Desde as eleições europeias que as sondagens apontam para um decréscimo das intenções de voto no partido e o risco de uma ida às urnas em que o Chega possa ser percecionado como responsável pela crise, faz os deputados temerem que o pior cenário se possa concretizar e que o partido possa ter um rombo na bancada. 

Esta é também uma preocupação de André Ventura que tem consciência de que não pode brincar com o fogo, muito menos numa altura em que Luís Montenegro ainda está em estado de graça. A opção é, portanto, deixar o jogo correr, e causar dúvidas sobre o que irá fazer até ao último minuto.

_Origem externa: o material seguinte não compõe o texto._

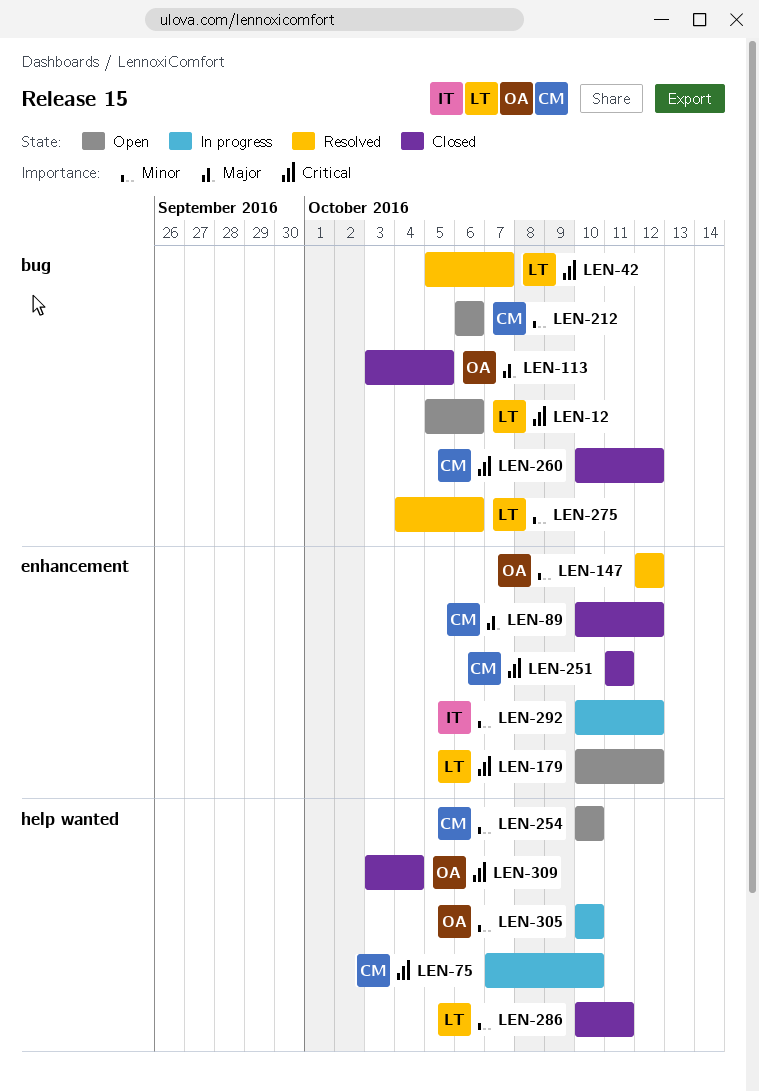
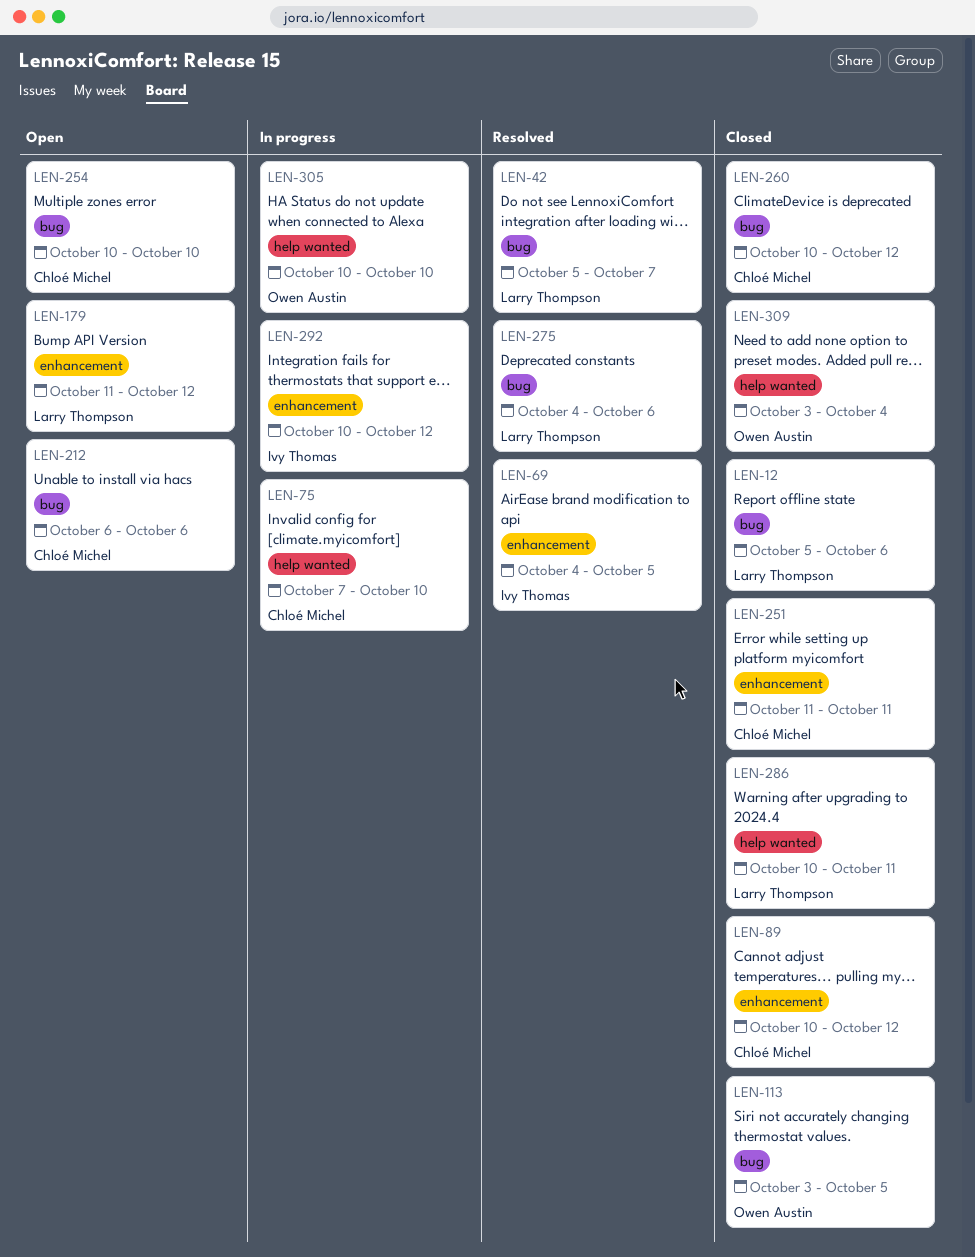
LEN-12, status: Open -> Closed
LEN-69: none -> present
LEN-147: present -> none
LEN-179, start: Oct 10 -> Oct 11
LEN-254, label: help wanted -> bug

Consciente de que o primeiro-ministro é o que tem menos a perder com uma ida prematura às urnas, André Ventura aposta sobretudo em baralhar os socialistas. O líder do Chega sabe que quanto mais isso acontecer, mais fragilizado fica o secretário-geral socialista e a fragilidade de Pedro Nuno Santos é uma boa notícia para André Ventura que consegue assim ganhar protagonismo e agitar a bandeira de que é o líder da oposição. E se no fim de tudo tiver que dar o dito por não dito e aprovar o orçamento, pode cavalgar o discurso de que é o adulto na sala que se sacrifica em nome dos portugueses.